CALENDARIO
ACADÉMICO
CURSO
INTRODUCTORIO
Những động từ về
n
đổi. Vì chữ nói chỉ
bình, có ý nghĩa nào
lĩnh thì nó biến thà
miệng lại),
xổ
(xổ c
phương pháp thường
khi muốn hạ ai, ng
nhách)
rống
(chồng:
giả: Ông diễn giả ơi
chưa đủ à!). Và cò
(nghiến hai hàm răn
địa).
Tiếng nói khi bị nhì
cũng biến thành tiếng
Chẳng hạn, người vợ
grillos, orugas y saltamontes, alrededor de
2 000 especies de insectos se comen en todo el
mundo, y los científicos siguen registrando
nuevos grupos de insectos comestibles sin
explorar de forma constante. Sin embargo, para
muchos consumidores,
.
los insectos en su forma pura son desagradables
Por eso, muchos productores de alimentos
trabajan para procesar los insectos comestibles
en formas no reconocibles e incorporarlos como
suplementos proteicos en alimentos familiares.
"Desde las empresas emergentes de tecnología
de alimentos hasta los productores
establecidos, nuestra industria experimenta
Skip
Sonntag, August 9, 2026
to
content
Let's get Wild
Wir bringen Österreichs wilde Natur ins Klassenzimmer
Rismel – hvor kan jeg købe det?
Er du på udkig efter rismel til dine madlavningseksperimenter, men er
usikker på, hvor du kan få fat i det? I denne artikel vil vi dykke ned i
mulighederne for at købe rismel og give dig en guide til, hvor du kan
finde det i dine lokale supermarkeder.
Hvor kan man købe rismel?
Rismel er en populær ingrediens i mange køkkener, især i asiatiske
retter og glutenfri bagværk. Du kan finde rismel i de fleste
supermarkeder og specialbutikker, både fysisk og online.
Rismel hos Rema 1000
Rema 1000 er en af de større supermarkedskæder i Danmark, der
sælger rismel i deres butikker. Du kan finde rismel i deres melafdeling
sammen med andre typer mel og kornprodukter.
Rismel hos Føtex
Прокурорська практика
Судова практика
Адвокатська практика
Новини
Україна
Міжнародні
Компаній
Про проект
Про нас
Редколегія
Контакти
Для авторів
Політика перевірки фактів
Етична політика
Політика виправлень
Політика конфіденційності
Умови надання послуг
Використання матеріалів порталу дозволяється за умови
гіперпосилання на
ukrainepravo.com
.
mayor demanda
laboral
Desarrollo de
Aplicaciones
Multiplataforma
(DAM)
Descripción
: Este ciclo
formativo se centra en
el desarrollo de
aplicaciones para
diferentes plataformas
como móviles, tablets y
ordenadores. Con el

--- What you should do ---
Every line above that includes the word "Rema" should be listed.

--- Solution to this problem ---
Rismel hos Rema 1000
Rema 1000 er en af de større supermarkedskæder i Danmark, der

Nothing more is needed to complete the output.